German medical device maker Biotronik today touted FDA approval for its Ilesto 7 line of next-generation implantable cardioverter-defibrillators and cardiac resynchronization therapy defibrillators.
The devices are smaller, thinner and lighter and the new Ilesto DX allows physicians to monitor atrial information and possibly diagnose previously undetected instance of atrial fibrillation.
Biotronik is planning an immediate launch of the Ilesto DX in respond to "unprecedented demand for this novel category of device," the company reported.
"Biotronik’s DX platform, which combines the benefits of both single- and dual-chamber ICDs, provides atrial information to aid in diagnostic accuracy while reducing the risk of complications associated with an additional atrial lead," according to the press release. "It also enables early detection of atrial arrhythmia with Biotronik Home Monitoring."

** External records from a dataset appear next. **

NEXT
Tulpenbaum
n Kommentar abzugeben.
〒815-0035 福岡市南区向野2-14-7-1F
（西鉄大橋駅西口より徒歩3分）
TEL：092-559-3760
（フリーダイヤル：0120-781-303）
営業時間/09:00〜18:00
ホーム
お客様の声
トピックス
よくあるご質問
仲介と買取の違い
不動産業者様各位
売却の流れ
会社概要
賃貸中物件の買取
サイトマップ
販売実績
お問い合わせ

"In a world driven by benefits and risks, single-lead DX systems deliver on both counts," sales & marketing executive vice president Paul Woodstock said in prepared remarks. "The ability to provide comprehensive atrial diagnostics while reducing potential complications associated with additional leads represents an unrivaled cutting-edge technological advancement."
In February of this year Biotronik also won CE Mark approval in the European Union for the next-generation Ilesto 7 series, with ProMRI technology that allows the devices to safely withstand MRI scanning.
Earlier this year Biotronik won European regulatory approval for its MRI-safe Iforia defibrillator. The medical device company said the Iforia is the world’s 1st ICD/CRT-D device using the DF4 connector to be approved for magnetic resonance imaging, according to a press release.